The annual ISA limit is currently £7,200, and £10,200 for the over-50s (£10,200 for all from 6th April 2010), and can be made up of a combination of stocks and shares, and cash.
However, any saver wanting to make use of the full annual allowance has to invest at least half in stocks and shares; limiting cash investments to £3,600 per year (£5,100 for the over-50s, and for all savers from 6th April). As a result, savers who do not want to risk the volatility of the stock market are unable to make full use of their ISA allowance. A change to the rules, allowing savers to invest up to the full ISA allowance in cash alone, was backed by 75% of respondents.
With calls for people to save more, tax-free savings are seen as a way to stimulate the habit. Indeed, 70% of people believe that tax-free savings, like ISAs, encourage people to save. However, 22% of respondents believe that the encouragement is only aimed at the wealthy, which may be linked to the perceived bias towards stocks and shares.
When asked their views on what is the best way to accrue money in the long term, three times as many respondents answered “cash savings in banks or building societies” than did “stock and shares” (31% : 8%).
These latest findings follow Clydesdale and Yorkshire Banks’ announcement last month that UK savers have on average missed out on over £1bn of tax-benefit on their saving returns every year by failing to use the full ISA allowance.

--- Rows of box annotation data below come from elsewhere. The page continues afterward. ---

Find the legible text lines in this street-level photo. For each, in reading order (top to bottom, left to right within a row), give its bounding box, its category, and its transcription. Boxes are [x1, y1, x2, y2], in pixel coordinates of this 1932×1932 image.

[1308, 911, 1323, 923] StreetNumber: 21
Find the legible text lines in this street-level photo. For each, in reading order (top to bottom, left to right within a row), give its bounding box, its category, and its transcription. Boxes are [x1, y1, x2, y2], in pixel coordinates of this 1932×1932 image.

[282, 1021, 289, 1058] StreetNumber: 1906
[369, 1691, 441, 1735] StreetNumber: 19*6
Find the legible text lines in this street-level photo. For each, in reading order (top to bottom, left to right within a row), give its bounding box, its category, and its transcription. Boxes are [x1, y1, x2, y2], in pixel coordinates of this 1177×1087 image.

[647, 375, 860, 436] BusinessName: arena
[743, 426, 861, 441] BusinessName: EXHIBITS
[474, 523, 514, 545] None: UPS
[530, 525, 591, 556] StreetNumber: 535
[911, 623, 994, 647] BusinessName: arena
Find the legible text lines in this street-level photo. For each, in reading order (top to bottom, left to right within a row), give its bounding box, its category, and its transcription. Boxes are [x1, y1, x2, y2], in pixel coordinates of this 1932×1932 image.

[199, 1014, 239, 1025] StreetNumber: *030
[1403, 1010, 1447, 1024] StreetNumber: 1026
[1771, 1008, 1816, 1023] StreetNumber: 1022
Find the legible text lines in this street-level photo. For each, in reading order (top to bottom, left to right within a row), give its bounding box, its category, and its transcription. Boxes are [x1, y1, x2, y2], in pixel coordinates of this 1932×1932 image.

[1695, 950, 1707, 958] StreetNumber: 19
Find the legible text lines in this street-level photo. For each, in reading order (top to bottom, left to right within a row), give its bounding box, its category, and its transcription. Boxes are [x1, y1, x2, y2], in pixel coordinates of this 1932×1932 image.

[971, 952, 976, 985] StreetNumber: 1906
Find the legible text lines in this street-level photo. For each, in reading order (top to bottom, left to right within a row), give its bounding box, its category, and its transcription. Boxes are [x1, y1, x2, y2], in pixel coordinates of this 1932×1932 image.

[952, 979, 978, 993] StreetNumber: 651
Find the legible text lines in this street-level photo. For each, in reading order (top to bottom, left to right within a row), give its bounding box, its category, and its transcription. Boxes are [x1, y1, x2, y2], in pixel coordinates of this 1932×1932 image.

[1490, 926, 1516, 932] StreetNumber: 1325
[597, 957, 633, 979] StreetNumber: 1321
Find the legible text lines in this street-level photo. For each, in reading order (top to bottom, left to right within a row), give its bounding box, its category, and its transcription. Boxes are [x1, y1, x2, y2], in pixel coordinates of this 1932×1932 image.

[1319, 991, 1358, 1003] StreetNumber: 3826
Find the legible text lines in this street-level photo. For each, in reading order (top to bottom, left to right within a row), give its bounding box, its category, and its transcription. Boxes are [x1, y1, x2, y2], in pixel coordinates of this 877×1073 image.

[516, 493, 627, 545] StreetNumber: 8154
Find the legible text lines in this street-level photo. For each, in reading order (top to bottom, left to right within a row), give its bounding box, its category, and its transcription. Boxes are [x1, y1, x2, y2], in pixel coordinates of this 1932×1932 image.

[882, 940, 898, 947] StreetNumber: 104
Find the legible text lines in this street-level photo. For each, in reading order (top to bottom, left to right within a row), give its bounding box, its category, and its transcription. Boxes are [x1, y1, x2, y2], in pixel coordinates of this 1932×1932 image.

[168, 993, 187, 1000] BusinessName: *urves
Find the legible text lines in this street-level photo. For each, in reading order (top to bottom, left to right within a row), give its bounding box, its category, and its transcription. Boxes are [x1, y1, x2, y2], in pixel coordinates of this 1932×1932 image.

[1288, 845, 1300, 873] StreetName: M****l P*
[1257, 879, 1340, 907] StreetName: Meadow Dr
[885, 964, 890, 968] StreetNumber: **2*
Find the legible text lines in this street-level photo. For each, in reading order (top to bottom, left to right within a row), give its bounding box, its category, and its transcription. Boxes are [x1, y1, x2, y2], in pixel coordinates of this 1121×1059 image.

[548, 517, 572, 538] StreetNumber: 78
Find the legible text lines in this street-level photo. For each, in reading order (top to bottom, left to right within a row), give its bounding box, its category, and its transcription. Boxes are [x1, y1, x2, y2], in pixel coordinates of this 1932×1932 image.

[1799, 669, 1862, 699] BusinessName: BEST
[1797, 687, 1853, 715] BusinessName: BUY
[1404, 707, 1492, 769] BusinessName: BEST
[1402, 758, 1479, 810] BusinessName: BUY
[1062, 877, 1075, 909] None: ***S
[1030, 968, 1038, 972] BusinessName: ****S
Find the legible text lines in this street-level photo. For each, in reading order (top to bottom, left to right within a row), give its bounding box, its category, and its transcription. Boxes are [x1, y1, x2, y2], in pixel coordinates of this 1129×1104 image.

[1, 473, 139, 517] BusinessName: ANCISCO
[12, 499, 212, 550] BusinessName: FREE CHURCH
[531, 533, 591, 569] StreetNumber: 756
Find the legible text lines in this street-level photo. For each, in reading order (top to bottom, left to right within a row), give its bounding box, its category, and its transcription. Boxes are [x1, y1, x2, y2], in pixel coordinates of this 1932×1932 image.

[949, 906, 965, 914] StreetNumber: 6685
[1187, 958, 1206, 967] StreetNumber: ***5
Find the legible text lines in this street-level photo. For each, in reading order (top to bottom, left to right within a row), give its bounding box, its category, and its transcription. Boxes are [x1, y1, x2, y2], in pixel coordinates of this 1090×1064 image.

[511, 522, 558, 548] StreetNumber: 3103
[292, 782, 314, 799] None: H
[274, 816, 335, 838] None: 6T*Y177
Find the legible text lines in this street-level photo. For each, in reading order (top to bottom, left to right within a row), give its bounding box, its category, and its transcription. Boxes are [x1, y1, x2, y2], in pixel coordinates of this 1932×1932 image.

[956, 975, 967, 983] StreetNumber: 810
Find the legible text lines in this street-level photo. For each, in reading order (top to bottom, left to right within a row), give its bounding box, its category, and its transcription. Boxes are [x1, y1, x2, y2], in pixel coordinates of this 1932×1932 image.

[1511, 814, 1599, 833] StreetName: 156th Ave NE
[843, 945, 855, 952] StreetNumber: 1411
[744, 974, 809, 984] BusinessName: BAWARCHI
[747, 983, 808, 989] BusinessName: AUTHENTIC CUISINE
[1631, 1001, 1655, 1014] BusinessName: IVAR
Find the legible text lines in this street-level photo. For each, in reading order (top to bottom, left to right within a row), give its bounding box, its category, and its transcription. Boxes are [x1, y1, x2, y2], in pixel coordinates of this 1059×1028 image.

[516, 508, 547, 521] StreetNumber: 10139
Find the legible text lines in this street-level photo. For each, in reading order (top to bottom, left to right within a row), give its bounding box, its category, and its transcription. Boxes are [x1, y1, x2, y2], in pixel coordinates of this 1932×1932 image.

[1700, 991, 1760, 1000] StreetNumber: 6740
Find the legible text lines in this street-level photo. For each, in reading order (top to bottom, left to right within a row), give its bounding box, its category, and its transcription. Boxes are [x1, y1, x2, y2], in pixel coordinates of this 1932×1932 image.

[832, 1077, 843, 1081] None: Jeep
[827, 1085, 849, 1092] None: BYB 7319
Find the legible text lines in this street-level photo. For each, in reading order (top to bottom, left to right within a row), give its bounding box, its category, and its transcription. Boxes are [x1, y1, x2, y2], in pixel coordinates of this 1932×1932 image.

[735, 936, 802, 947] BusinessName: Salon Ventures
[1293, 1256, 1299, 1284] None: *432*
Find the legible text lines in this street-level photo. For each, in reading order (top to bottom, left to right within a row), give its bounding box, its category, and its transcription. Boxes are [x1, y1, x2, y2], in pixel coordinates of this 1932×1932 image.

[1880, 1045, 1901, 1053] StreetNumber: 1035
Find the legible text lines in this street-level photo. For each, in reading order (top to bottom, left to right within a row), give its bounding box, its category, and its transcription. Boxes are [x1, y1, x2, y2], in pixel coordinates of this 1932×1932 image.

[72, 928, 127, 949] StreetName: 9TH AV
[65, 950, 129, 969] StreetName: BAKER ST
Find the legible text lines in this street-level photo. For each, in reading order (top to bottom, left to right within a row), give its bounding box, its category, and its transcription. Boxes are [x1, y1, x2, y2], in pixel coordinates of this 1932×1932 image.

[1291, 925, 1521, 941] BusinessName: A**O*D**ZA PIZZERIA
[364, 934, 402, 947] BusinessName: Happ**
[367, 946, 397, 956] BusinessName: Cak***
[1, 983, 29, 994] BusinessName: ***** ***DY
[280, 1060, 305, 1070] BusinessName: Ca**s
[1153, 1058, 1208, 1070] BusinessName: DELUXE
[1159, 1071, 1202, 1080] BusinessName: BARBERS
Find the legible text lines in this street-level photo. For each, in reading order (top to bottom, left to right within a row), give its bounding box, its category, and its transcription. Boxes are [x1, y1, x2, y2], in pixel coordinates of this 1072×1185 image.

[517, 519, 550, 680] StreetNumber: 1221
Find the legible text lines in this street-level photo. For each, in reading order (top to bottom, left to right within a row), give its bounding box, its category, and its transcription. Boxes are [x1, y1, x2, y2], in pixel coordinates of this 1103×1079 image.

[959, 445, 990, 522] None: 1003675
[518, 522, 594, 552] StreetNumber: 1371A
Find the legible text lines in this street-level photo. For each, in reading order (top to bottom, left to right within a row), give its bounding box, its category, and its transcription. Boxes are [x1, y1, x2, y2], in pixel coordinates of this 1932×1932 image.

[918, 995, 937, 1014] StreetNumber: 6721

And with an increased allowance of £10,200 in effect from April 2010, if UK savers continue to fail to make full use of the annual ISA allowance they could potentially lose £1.7 billion pounds in tax-free interest in 2010/2011.
Steve Reid, Retail Director, Clydesdale Bank, said:
“The lack of flexibility in ISA rules means that a significant number of taxpayers cannot make full use of the ISA allowance.
“Savers and investors clearly feel that they should have the right to make full use of the allowance within their risk profile. A higher allowance in the new tax year is of little benefit to those who are risk averse if they can only make use of half of it. If we want people to save more we have to support those for whom the stock market represents too much risk.
“Clearly there are places for cash and stock market investments, but to truly encourage saving, consumers should have the choice to invest their full allowance in cash.”